Brady, who left what turned out to be a tainted legacy, died the year after the building was finished. In 1930, a dance instructor named Madison “Daddy” Cain leased the building from Brady’s estate, renaming the place the Cain’s Dancing Academy. There, along with his wife, Alice, and main instructor Howard Turner, Cain gave ballroom-dancing lessons until a stroke incapacitated him a few years later. However, Turner continued the dance instruction (and negotiated the agreement with Mayo); lessons were still going on in the building when O.W. Mayo took over the Cain’s lease, two years later, and they continued there for years afterward.
There are a lot of people who did a lot to get the Cain’s to its 100-year mark, including – but certainly not limited to – Larry Shaeffer, who took the venue over as a young concert promoter in the mid-’70s (starting the Bob Wills birthday-weekend celebrations in the early ‘90s) and kept it going until 1999, along with the Rodgers family, who purchased it in the early 2000s and almost immediately made wide-ranging, and much-needed, renovations. Chad and Hunter Rodgers continue to successfully book a wide-ranging array of acts into the Cain’s, just as Shaeffer did.
I think, though, that sometimes O.W. Mayo doesn’t get quite the credit he deserves in all of this.
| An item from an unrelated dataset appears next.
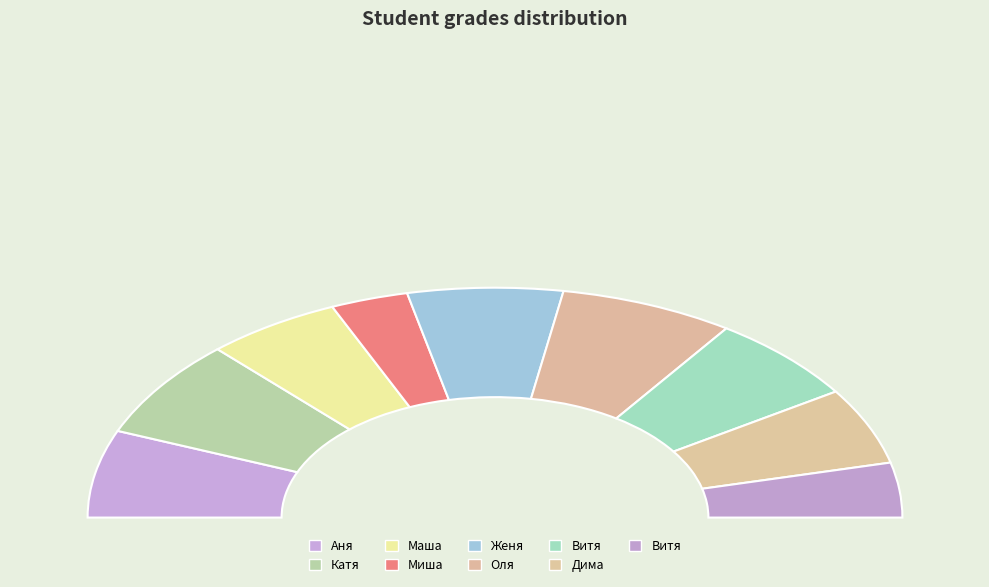

Is Витя the majority of the pie?

No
Not only was he the one who got Wills and his Playboys on KVOO; he also (1) negotiated the deal that gave the group the Cain’s for its home base and (2) ended up owning the place from 1944 until 1972. In addition, he’s the man responsible for the unique gallery of long-ago performers who look down from the ballroom’s walls. For a long time, that array also included a photo of KVOO’s W.B. Way; and still today, if you take a good look around, among the stars of 70-plus years ago you’ll see a big picture of Howard Turner, as well as one of O.W. Mayo himself.
Which, I believe, is exactly how it should be.